8. Integration with Other Methods

SmoothQuant + AWQ:
- SmoothQuant for activation INT8 - AWQ for weight INT4 - Hybrid W4A8 quantization

SmoothQuant + LLM.int8():
- SmoothQuant pre-processing - LLM.int8() for outlier handling - Complementary techniques



9. Implementation

from smoothquant.smooth import smooth_lm

# Apply smoothing transformation
model = smooth_lm(
    model,
    calibration_data,
    alpha=0.5  # Migration strength
)

# Then quantize with standard tools
quantized = quantize_model(model, w_bit=8, a_bit=8)


10. Common Interview Questions

Q1: Why do LLM activations have outliers?
A: Systematic outliers in specific channels across all tokens, likely due to attention patterns and positional encodings.

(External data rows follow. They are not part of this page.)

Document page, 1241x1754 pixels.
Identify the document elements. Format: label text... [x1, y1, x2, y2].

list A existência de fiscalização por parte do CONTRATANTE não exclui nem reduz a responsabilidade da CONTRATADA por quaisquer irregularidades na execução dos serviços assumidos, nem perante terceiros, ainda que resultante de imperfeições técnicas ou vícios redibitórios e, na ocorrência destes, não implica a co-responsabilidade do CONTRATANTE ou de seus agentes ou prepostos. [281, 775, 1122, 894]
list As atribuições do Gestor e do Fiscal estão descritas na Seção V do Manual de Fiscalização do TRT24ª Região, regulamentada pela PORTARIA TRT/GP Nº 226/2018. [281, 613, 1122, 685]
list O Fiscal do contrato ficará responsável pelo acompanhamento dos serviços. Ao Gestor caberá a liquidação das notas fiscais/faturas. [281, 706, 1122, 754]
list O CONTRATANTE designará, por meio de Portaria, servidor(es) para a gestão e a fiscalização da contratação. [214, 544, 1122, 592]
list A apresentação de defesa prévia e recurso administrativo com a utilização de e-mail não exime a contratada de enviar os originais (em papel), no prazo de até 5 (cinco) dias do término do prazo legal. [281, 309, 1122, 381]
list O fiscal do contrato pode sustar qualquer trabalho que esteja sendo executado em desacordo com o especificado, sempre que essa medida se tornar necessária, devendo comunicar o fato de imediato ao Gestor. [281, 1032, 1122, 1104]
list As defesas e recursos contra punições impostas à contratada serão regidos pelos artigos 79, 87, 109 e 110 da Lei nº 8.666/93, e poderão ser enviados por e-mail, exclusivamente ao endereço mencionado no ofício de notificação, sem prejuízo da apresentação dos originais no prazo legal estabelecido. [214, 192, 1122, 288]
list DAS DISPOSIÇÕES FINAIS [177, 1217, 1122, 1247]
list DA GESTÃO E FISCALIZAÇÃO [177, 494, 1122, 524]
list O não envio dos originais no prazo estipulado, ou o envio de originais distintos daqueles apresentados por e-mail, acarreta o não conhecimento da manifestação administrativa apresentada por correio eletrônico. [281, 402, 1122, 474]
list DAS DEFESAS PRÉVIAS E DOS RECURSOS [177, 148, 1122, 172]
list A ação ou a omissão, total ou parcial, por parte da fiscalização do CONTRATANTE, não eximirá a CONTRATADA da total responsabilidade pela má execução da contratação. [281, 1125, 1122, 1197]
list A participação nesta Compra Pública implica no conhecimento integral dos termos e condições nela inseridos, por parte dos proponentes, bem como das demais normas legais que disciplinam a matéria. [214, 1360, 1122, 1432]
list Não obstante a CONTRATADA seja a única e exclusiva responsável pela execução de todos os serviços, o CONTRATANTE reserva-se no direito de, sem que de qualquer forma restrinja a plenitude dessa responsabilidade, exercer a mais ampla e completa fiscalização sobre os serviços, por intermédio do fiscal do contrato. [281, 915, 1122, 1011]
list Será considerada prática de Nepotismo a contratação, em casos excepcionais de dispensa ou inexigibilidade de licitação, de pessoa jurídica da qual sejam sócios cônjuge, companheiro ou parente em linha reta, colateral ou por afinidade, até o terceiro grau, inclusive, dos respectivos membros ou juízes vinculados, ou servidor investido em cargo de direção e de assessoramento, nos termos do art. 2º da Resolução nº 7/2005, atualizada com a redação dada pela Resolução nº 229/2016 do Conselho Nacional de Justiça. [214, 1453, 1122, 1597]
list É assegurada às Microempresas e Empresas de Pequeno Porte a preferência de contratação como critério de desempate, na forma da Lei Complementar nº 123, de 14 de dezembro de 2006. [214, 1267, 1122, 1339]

Some channels accumulate large values.


Q2: How does smoothing preserve mathematical equivalence?
A: Matrix multiplication property: (X/s) @ (W*s) = X @ W. Division and multiplication by same per-channel scales cancel out.

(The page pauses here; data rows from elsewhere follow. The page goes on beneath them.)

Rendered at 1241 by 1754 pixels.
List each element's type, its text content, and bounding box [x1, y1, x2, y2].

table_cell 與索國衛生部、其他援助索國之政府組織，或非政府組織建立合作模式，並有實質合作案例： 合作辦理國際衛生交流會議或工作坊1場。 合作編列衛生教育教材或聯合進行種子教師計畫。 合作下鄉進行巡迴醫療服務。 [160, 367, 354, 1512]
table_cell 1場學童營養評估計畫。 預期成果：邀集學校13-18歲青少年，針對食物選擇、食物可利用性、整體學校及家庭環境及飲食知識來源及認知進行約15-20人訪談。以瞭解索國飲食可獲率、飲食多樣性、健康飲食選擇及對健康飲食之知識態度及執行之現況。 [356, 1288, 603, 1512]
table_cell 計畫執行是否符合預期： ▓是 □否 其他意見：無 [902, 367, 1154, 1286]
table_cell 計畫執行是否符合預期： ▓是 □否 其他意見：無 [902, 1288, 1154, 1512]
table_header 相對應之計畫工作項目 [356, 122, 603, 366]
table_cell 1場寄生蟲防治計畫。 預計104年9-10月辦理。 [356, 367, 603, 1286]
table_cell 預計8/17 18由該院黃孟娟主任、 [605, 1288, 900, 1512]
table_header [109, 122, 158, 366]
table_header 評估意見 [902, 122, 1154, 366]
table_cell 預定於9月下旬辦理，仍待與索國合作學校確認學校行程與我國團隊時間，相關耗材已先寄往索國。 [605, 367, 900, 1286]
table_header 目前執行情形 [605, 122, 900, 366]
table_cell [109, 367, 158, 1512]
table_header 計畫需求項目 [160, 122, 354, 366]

Q3: Why can't we just clip outliers?
A: Clipping loses information and degrades quality significantly (5-10%). Smoothing redistributes dynamic range without information loss.


Q4: What's the overhead of smoothing at runtime?
A: Negligible. Smoothing scales folded into weights offline. Only X/s at runtime (cheap element-wise division before matmul).


Q5: Does SmoothQuant help with KV cache quantization?
A: Yes! KV cache contains activations. Smoothing reduces outliers, enabling INT8 KV cache with minimal quality loss.


Q6: Why is α=0.5 optimal?
A: Balances difficulty migration. Too low → activations still hard. Too high → weights become hard. Geometric mean (0.5) is empirical sweet spot.


Q7: Can SmoothQuant be applied per-layer?
A: Yes, α can be tuned per-layer. Some layers benefit from more aggressive smoothing (α=0.7), others from less (α=0.3).


Q8: SmoothQuant vs. absmax/percentile scaling?
A: Those methods scale after observing outliers. SmoothQuant prevents outliers from forming. More fundamental solution.